Swiftia comauensis species of gorgonian-type octocoral in the family Plexauridae, only found in the Comau fiords of Huinay in the Hualaihué province of the region of Los Lagos, Chile.

Like the other cold corals, the stony corals of the Comau fiord region, Desmopyhllum dianthus, Caryophyllia huinayensis and Tethocyathus endesa they found in unusually shallow water on fiord walls 15m down and below.

Distribution and habitat
Its complex network of fiords and islands has made it popular with industrial salmon aquaculture, as well as significant mussel farms.
It is threatened with extinction from aquaculture dropping faeces, or nutrients firstly causing sedimentation, secondly supporting the conditions for harmful algal blooms through primary production and eutrophication. This is supplemented by internationally significant use of antibiotics, copper from antifouling, abandoned gear and invasive salmon species escapees.

It is also threatened by sedimentation and smothering from a new road proposed close to the fiord walls where the remaining population is found.

Historic overfishing from long lines and shellfish diving has also been a concern.
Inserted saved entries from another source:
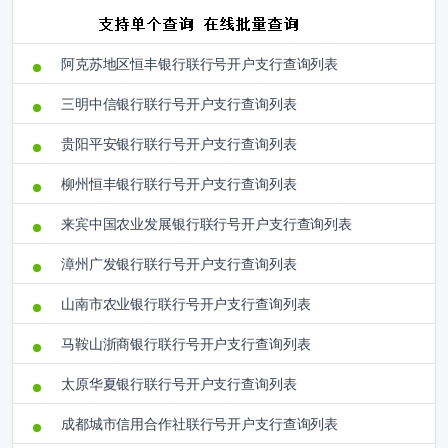
阿克苏地区恒丰银行联行号开户支行查询列表
三明中信银行联行号开户支行查询列表
贵阳平安银行联行号开户支行查询列表
柳州恒丰银行联行号开户支行查询列表
来宾中国农业发展银行联行号开户支行查询列表
漳州广发银行联行号开户支行查询列表
山南市农业银行联行号开户支行查询列表
马鞍山浙商银行联行号开户支行查询列表
太原华夏银行联行号开户支行查询列表
成都城市信用合作社联行号开户支行查询列表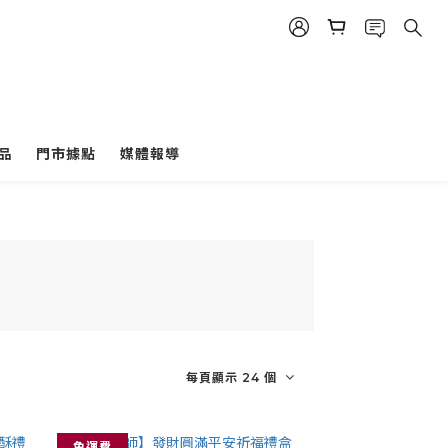
品
門市據點
媒體報導
每頁顯示 24 個
免運費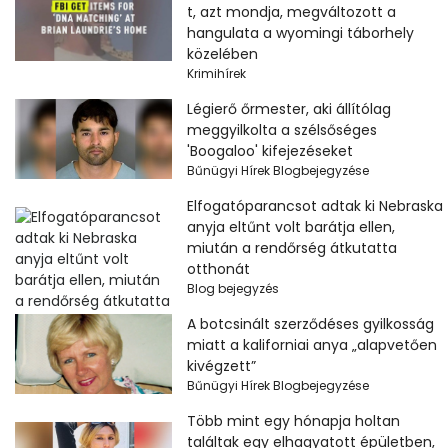
t, azt mondja, megváltozott a
hangulata a wyomingi táborhely
közelében
Krimihírek
Légierő őrmester, aki állítólag
meggyilkolta a szélsőséges
'Boogaloo' kifejezéseket
Bűnügyi Hírek Blogbejegyzése
Elfogatóparancsot adtak ki Nebraska
anyja eltűnt volt barátja ellen,
miután a rendőrség átkutatta
otthonát
Blog bejegyzés
A botcsinált szerződéses gyilkosság
miatt a kaliforniai anya „alapvetően
kivégzett”
Bűnügyi Hírek Blogbejegyzése
Több mint egy hónapja holtan
találtak egy elhagyatott épületben,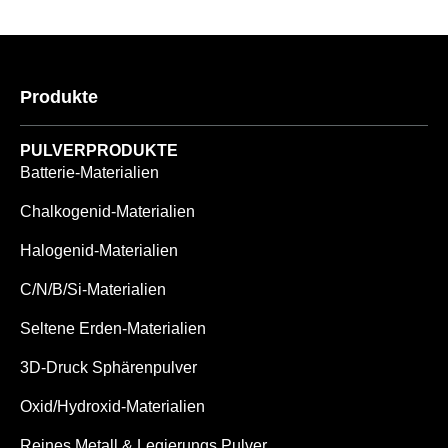
Produkte
PULVERPRODUKTE
Batterie-Materialien
Chalkogenid-Materialien
Halogenid-Materialien
C/N/B/Si-Materialien
Seltene Erden-Materialien
3D-Druck Sphärenpulver
Oxid/Hydroxid-Materialien
Reines Metall & Legierungs Pulver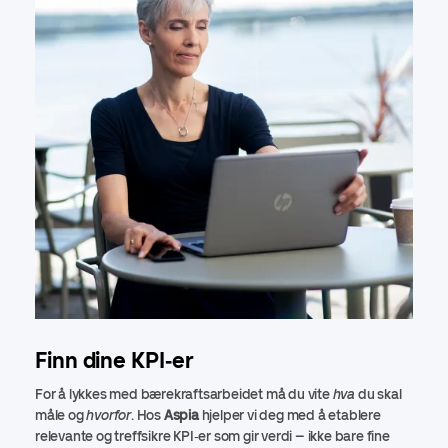
Finn dine KPI‑er
For å lykkes med bærekraftsarbeidet må du vite
hva
du skal
måle og
hvorfor
. Hos
Aspia
hjelper vi deg med å etablere
relevante og treffsikre KPI‑er som gir verdi – ikke bare fine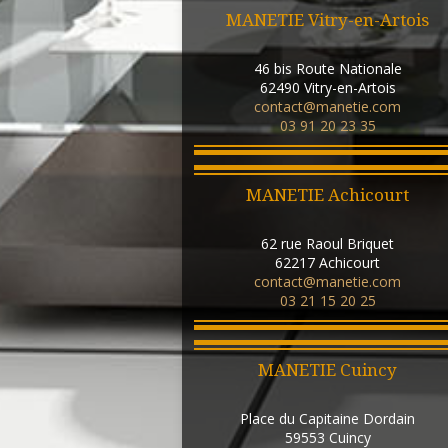
MANETIE Vitry-en-Artois
46 bis Route Nationale
62490
Vitry-en-Artois
contact@manetie.com
03 91 20 23 35
MANETIE Achicourt
62 rue Raoul Briquet
62217
Achicourt
contact@manetie.com
03 21 15 20 25
MANETIE Cuincy
Place du Capitaine Dordain
59553
Cuincy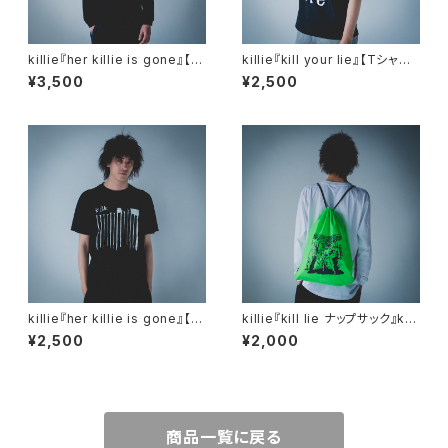
killie『her killie is gone』【長
killie『kill your lie』【Tシャ
袖Tシャツ】/ her killie is gon
ツ】/ kill your lie Shirt
¥3,500
¥2,500
e Long Sleeve Shirt
killie『her killie is gone』【T
killie『kill lie ナップサック』kn
シャツ】
apsack (2way)bag
¥2,500
¥2,000
商品一覧に戻る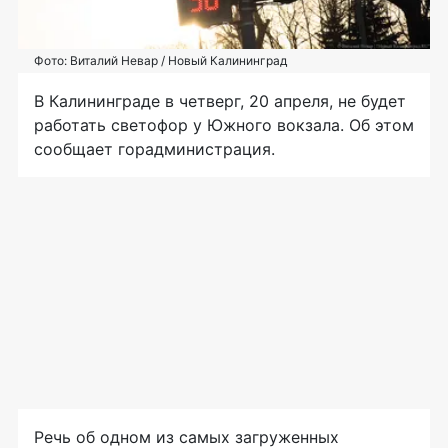
Фото: Виталий Невар / Новый Калининград
В Калининграде в четверг, 20 апреля, не будет
работать светофор у Южного вокзала. Об этом
сообщает горадминистрация.
Речь об одном из самых загруженных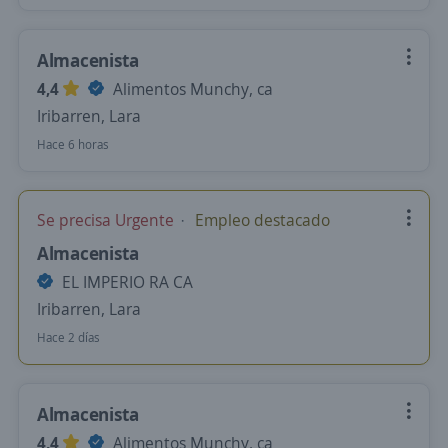
Almacenista
4,4
Alimentos Munchy, ca
Iribarren, Lara
Hace 6 horas
Se precisa Urgente
Empleo destacado
Almacenista
EL IMPERIO RA CA
Iribarren, Lara
Hace 2 días
Almacenista
4,4
Alimentos Munchy, ca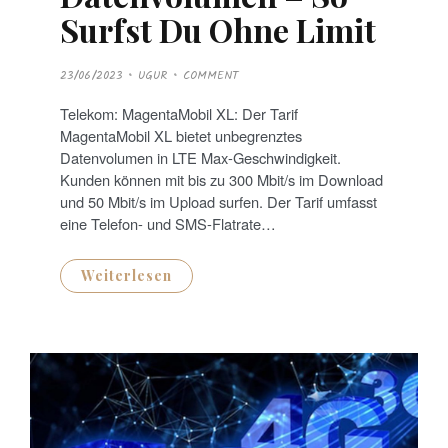
Surfst Du Ohne Limit
P
23/06/2023
UGUR
COMMENT
O
S
T
Telekom: MagentaMobil XL: Der Tarif
E
D
MagentaMobil XL bietet unbegrenztes
O
N
Datenvolumen in LTE Max-Geschwindigkeit.
Kunden können mit bis zu 300 Mbit/s im Download
und 50 Mbit/s im Upload surfen. Der Tarif umfasst
eine Telefon- und SMS-Flatrate…
Weiterlesen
The marine indigenous community of Mañihueico-Huinay (Espacio Costero Marino de Pueblos Indigenarios) are concerned for its future and are looking for international support in its preservation, as well as those other cold coral species threatened listed above.

References 

Breedy, O., Cairns, S. D., & Haeussermann, V. (2015). A new alcyonacean octocoral (Cnidaria, Anthozoa, Octocorallia) from Chilean fjords. Zootaxa, 3919 (2): 327–334.
Försterra, G., Häussermann, V., Laudien, J., Jantzen, C., Sellanes, J., & Muñoz, P. (2014). Mass die-off of the cold-water coral Desmophyllum dianthus in the Chilean Patagonian fjord region. Bulletin of Marine Science, 90(3), 895-899.
Försterra, G., Häussermann, V., & Laudien, J. (2017). Animal Forests in the Chilean Fjords: Discoveries, Perspectives, and Threats in Shallow and Deep Waters. Marine Animal Forests: The Ecology of Benthic Biodiversity Hotspots, 277-313.